-- Activity --
Find and return every line of the data that contains the word "lines".

Stored items
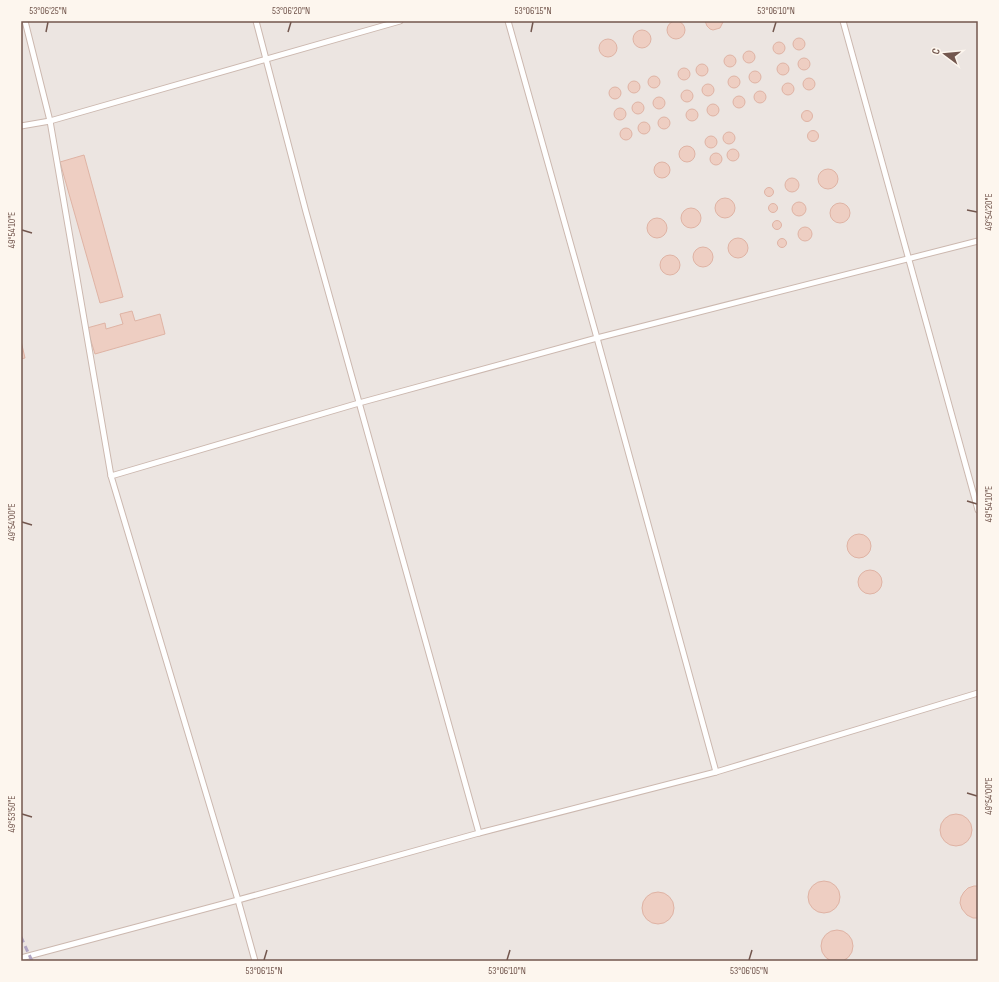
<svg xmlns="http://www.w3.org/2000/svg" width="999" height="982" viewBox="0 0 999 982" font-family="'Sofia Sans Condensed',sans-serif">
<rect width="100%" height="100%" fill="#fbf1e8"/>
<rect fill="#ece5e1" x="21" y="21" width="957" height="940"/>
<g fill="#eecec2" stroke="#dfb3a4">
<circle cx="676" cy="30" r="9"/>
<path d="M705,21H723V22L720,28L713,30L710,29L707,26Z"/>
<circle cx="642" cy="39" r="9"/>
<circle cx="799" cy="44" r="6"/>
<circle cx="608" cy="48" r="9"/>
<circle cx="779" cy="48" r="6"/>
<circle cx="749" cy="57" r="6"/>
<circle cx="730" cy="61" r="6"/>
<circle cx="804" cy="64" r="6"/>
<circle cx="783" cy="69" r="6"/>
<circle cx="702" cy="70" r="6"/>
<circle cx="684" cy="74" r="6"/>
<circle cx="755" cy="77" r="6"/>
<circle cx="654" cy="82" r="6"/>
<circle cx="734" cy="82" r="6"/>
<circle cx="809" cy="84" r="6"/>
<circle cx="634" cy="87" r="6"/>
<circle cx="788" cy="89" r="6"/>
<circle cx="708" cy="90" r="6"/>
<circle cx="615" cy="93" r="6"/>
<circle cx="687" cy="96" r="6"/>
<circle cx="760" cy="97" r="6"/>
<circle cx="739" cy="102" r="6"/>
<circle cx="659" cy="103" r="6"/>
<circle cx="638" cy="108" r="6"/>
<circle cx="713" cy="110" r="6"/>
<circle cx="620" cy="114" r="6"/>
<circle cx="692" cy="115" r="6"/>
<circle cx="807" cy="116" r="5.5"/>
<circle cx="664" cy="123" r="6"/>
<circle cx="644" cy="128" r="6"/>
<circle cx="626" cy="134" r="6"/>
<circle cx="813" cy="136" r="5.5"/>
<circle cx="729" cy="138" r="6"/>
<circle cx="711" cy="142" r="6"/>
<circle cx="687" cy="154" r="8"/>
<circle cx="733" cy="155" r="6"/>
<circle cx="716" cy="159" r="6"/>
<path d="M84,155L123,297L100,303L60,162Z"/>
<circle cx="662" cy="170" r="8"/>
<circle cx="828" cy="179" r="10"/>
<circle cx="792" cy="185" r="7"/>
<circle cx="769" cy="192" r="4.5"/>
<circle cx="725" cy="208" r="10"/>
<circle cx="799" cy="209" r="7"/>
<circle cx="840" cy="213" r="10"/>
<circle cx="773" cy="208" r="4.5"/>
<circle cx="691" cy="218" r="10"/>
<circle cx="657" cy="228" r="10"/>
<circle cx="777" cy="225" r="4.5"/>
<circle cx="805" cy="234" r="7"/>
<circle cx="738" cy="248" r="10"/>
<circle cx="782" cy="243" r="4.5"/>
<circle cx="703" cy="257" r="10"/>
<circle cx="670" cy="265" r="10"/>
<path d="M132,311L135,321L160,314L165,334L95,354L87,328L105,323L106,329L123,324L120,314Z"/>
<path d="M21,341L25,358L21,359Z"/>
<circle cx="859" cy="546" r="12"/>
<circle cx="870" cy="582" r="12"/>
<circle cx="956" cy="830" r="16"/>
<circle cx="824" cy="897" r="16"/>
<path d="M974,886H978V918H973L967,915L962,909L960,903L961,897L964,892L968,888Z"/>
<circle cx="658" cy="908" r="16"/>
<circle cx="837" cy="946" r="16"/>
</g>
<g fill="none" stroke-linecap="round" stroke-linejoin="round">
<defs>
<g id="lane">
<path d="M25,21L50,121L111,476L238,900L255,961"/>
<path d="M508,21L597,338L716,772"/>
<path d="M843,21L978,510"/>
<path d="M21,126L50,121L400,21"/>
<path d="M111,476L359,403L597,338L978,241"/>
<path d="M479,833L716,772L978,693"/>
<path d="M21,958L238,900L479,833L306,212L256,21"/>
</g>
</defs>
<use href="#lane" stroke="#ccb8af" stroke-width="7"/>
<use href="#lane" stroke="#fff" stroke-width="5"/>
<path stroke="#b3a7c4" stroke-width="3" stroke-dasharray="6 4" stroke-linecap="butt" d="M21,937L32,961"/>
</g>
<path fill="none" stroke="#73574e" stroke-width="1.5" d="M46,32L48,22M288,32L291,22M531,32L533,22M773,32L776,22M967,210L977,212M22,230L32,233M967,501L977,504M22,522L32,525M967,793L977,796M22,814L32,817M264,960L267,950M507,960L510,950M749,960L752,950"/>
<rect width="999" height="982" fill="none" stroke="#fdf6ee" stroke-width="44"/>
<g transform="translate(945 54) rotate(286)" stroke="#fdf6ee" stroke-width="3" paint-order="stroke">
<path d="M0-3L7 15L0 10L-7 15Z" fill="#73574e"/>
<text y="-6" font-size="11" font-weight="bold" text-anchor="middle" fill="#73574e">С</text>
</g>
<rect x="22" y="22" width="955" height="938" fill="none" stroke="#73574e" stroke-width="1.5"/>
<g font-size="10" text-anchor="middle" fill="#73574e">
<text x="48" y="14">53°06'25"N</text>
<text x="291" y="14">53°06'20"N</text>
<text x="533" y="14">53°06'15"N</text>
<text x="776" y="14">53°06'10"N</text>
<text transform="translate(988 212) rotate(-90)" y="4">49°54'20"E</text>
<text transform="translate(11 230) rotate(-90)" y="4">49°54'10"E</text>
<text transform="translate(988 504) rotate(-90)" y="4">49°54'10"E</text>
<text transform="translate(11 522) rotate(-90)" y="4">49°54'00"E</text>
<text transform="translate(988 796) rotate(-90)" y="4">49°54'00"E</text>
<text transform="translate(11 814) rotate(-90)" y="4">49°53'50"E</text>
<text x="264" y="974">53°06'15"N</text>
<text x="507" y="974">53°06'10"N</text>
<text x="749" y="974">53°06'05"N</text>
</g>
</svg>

---

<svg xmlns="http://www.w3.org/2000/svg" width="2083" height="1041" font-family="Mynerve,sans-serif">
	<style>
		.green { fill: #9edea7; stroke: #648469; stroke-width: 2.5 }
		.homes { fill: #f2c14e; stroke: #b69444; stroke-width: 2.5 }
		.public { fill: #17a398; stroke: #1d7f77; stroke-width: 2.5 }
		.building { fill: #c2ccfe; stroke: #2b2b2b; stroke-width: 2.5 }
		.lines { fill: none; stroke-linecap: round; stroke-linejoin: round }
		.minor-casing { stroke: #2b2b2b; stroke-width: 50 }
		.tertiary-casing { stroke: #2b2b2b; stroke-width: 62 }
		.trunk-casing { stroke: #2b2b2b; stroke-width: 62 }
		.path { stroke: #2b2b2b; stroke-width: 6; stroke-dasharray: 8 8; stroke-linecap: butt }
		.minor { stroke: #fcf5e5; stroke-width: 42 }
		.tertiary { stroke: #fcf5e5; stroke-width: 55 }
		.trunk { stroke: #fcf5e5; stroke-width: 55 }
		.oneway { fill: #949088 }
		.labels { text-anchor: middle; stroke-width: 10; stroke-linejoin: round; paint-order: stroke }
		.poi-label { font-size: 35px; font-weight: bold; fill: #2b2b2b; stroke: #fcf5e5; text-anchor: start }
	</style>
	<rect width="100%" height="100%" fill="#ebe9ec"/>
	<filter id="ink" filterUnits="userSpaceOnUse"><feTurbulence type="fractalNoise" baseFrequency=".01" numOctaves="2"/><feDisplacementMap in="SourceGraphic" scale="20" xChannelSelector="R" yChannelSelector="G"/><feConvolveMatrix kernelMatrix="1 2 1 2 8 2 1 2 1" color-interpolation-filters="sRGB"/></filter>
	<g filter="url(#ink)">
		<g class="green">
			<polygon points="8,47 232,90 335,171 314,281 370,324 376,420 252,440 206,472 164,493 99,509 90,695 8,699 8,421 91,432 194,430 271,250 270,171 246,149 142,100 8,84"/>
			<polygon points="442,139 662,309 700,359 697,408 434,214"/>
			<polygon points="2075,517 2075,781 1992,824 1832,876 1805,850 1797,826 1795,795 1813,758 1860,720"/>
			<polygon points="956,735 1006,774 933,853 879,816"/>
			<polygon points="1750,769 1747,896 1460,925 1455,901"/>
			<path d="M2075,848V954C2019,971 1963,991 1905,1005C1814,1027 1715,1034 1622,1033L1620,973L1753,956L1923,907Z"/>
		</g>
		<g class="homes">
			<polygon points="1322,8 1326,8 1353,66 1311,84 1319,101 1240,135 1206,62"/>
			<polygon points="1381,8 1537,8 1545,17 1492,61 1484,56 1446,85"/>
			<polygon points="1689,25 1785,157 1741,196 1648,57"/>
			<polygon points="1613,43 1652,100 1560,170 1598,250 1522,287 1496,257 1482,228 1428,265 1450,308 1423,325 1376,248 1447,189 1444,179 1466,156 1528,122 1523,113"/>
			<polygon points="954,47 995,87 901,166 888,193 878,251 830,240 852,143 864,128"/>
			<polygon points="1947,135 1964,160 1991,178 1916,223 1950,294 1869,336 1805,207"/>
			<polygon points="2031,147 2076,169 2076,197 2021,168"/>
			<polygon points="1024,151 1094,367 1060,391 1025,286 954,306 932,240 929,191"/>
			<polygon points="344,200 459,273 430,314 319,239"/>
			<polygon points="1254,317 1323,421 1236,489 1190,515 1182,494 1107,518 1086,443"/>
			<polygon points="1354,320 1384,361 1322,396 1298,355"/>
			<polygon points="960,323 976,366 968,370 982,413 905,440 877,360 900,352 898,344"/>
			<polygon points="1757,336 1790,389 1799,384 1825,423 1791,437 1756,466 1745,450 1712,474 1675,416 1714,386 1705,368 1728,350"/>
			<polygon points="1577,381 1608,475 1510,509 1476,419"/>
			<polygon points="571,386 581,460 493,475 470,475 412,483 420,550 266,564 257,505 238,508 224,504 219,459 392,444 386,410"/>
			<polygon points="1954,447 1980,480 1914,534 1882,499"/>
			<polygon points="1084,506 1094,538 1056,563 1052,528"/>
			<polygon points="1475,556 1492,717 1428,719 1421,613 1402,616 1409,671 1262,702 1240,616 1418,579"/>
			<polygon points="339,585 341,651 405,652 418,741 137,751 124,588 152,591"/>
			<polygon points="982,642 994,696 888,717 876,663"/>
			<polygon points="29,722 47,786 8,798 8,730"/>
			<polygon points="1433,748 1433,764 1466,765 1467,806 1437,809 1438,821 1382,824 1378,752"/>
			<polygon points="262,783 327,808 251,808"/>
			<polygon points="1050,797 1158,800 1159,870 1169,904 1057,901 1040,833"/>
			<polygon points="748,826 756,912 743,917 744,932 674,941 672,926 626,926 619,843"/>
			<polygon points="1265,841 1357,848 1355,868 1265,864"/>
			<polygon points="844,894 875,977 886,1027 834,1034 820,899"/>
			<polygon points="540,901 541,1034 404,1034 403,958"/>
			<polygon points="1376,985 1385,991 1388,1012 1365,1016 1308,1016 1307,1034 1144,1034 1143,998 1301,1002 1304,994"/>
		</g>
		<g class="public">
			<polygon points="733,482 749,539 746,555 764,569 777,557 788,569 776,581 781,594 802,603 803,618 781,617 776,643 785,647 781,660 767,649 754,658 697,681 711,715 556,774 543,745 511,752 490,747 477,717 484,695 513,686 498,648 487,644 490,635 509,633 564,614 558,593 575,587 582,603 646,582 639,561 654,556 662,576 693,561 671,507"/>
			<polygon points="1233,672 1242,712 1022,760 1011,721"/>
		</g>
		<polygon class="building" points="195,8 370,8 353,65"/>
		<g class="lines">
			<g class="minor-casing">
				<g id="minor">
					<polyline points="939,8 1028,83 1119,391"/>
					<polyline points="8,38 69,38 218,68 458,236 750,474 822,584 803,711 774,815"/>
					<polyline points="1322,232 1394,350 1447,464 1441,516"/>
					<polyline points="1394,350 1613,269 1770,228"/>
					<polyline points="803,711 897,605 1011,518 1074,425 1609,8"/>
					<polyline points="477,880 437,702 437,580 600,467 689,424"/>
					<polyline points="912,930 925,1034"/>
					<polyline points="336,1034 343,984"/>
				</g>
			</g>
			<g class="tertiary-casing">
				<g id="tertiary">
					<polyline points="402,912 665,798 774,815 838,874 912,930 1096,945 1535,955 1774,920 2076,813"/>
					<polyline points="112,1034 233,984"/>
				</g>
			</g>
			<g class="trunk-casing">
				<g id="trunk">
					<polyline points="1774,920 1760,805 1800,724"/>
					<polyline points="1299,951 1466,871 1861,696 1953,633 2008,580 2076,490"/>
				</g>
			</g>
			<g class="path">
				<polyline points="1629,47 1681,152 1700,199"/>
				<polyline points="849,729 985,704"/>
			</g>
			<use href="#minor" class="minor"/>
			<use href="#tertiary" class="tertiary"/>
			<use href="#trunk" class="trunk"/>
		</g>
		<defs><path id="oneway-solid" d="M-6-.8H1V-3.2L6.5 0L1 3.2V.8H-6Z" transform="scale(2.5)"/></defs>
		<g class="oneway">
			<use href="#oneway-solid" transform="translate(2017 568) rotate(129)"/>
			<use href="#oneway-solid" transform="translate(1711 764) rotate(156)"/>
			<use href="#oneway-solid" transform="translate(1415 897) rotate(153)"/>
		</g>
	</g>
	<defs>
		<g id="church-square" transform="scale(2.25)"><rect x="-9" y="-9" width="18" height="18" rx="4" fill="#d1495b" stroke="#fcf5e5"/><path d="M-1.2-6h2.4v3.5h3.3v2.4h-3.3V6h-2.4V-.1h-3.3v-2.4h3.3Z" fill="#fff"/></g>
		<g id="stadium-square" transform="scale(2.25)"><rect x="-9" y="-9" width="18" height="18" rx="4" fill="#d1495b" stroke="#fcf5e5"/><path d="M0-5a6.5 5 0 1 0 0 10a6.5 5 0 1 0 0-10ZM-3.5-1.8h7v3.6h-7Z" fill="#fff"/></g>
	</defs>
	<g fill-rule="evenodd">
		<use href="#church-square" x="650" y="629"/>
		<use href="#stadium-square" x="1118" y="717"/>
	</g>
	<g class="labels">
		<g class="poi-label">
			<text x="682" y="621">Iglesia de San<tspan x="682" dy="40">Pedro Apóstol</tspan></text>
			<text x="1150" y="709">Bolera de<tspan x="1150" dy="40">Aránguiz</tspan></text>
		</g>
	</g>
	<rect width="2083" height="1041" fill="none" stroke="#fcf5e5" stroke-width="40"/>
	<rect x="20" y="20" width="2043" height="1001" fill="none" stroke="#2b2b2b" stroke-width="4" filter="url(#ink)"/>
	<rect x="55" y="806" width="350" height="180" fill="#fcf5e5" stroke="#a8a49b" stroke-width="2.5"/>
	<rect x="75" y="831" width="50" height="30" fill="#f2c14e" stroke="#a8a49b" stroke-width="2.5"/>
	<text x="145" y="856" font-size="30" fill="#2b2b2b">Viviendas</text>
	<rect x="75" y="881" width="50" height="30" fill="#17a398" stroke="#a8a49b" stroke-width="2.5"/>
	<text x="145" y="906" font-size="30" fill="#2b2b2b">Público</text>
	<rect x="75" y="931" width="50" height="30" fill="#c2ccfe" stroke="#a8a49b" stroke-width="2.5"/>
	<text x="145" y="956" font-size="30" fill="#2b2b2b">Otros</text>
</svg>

-- Response box --
		.lines { fill: none; stroke-linecap: round; stroke-linejoin: round }
		<g class="lines">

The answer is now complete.